Beginning at the line that contains "left elbow: (102, 273)" and ending at the last line of the records below, retype each line exactly and add nothing.

Data records:
.....

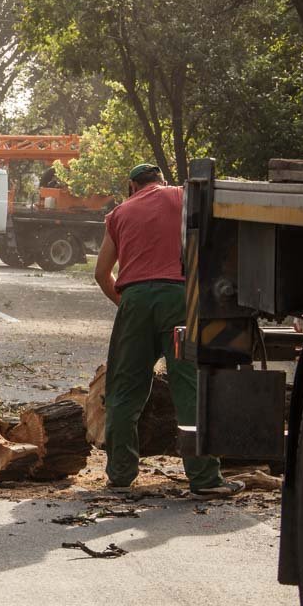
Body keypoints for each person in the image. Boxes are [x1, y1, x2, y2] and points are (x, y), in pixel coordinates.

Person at [93, 163, 243, 498]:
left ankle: (120, 475)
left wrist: (129, 304)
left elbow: (102, 273)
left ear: (132, 186)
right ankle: (204, 479)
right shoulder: (182, 197)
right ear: (162, 181)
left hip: (133, 297)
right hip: (179, 298)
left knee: (123, 389)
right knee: (189, 384)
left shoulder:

.....

FINISHED TASK
left elbow: (102, 273)
left ear: (132, 186)
right ankle: (204, 479)
right shoulder: (182, 197)
right ear: (162, 181)
left hip: (133, 297)
right hip: (179, 298)
left knee: (123, 389)
right knee: (189, 384)
left shoulder:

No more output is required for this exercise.